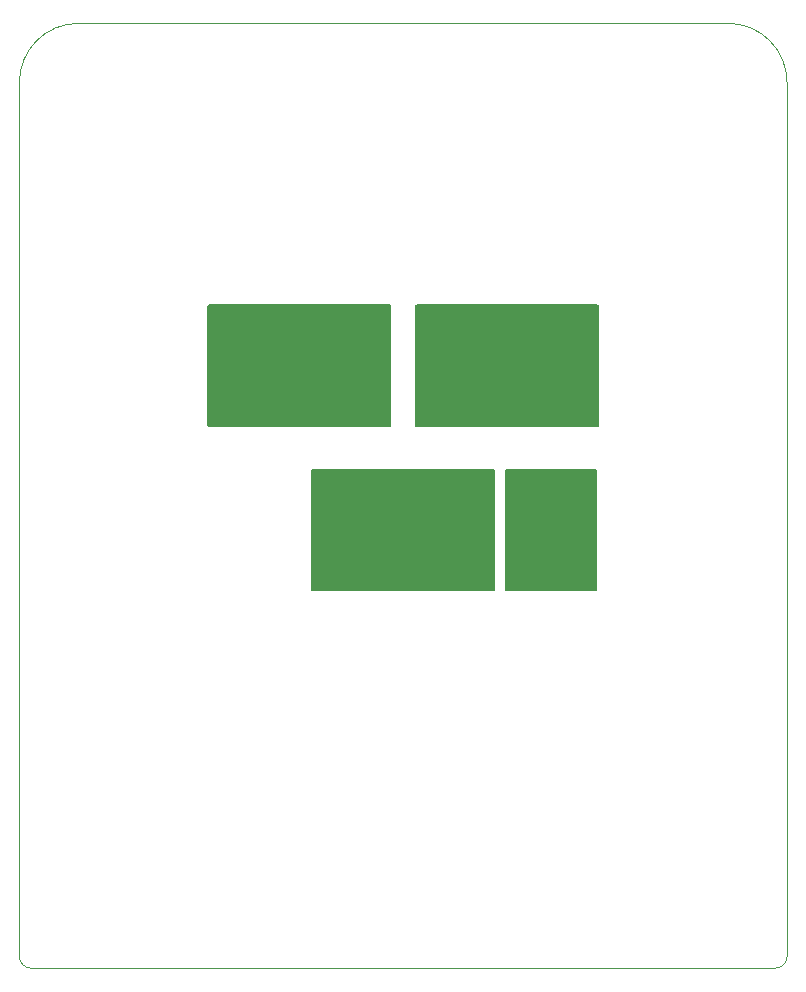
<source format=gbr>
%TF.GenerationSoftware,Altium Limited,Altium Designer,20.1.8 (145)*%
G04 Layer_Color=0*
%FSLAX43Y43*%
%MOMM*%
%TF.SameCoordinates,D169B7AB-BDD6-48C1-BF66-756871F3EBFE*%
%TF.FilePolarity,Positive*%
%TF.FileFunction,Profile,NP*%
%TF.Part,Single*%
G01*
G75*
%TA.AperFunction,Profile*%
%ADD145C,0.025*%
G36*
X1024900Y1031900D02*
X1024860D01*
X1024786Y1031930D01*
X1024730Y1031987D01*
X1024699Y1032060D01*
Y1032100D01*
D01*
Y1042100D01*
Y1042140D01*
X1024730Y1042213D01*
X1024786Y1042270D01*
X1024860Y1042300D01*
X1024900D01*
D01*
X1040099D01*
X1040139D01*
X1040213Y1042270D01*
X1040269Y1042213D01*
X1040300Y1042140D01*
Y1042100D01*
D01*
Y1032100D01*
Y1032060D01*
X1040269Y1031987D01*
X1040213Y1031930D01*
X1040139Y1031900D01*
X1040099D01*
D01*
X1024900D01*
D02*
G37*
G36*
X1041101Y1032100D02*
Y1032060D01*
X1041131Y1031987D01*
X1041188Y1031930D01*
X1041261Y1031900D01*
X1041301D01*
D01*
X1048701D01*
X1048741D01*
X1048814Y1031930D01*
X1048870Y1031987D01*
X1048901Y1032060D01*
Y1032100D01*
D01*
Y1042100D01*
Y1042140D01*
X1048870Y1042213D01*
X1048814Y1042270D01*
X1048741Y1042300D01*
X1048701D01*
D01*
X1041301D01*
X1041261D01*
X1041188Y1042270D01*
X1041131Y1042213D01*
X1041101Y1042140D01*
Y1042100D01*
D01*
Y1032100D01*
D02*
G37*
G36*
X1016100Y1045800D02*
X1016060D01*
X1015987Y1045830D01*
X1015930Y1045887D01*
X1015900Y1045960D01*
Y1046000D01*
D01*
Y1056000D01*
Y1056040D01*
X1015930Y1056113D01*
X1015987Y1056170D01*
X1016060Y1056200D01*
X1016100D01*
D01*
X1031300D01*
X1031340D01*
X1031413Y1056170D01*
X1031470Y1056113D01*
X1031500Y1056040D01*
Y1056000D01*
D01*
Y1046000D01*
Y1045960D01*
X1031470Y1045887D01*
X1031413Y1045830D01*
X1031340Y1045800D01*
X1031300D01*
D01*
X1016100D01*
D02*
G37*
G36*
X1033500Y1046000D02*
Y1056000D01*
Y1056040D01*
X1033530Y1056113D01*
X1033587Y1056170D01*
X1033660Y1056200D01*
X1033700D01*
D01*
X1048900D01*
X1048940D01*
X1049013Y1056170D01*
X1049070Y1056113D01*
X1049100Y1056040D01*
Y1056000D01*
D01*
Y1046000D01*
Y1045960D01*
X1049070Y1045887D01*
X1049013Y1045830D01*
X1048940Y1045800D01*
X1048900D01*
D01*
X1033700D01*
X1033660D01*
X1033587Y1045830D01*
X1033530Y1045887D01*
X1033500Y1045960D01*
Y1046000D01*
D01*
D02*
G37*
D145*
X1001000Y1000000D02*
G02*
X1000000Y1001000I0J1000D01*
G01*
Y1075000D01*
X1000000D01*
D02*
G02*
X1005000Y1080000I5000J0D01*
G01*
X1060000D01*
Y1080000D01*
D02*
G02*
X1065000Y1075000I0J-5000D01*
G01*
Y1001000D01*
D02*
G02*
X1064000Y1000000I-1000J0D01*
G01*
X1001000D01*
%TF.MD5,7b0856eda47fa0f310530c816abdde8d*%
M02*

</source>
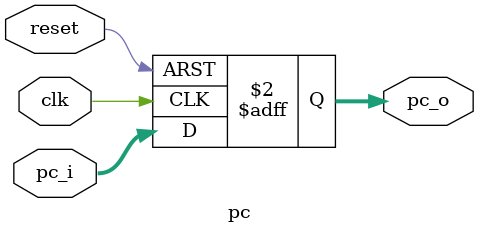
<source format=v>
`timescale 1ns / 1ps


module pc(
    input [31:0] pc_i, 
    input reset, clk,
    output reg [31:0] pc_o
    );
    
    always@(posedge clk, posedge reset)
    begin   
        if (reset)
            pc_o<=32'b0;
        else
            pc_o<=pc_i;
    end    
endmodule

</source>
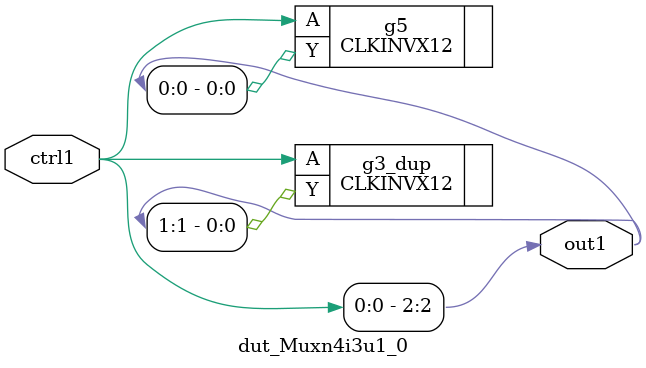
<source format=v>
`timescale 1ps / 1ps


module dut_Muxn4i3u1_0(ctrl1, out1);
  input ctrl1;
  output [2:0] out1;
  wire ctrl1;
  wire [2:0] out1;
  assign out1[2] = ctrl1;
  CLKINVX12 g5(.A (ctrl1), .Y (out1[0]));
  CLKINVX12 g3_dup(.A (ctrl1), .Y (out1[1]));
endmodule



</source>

_ _ _ _

- [Job]: Look above for the line containing "X1048940Y1045800D01*" and the line containing "X1001000D01*". Transcribe both, with the lines between them, exactly.

- [Written solution]:
X1048940Y1045800D01*
X1048900D01*
D01*
X1033700D01*
X1033660D01*
X1033587Y1045830D01*
X1033530Y1045887D01*
X1033500Y1045960D01*
Y1046000D01*
D01*
D02*
G37*
D145*
X1001000Y1000000D02*
G02*
X1000000Y1001000I0J1000D01*
G01*
Y1075000D01*
X1000000D01*
D02*
G02*
X1005000Y1080000I5000J0D01*
G01*
X1060000D01*
Y1080000D01*
D02*
G02*
X1065000Y1075000I0J-5000D01*
G01*
Y1001000D01*
D02*
G02*
X1064000Y1000000I-1000J0D01*
G01*
X1001000D01*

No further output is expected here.